TASK STATEMENT
Start at the line below containing "Radio on Main Street" and stop at the line containing "This Is Radio". Repeat every line of that stretch exactly, and nothing outside it.
START MATERIAL FOR THE TASK
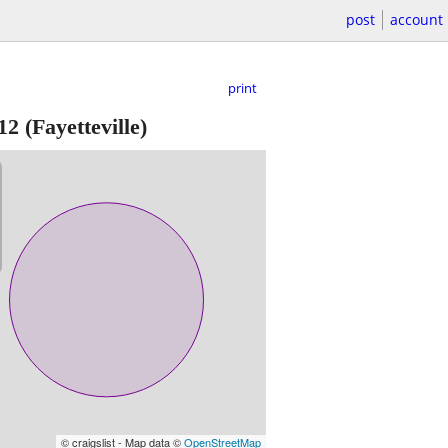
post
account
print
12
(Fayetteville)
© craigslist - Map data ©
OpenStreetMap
END MATERIAL FOR THE TASK
START MATERIAL FOR THE TASK
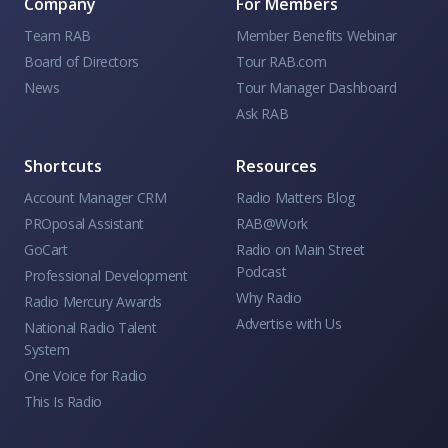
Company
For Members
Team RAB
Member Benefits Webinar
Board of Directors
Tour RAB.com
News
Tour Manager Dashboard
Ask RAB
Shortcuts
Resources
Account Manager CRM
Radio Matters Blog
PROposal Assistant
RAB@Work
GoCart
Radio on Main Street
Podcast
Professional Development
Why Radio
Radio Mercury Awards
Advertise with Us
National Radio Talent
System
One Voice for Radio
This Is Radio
END MATERIAL FOR THE TASK
FINISHED EXERCISE
Radio on Main Street
Podcast
Professional Development
Why Radio
Radio Mercury Awards
Advertise with Us
National Radio Talent
System
One Voice for Radio
This Is Radio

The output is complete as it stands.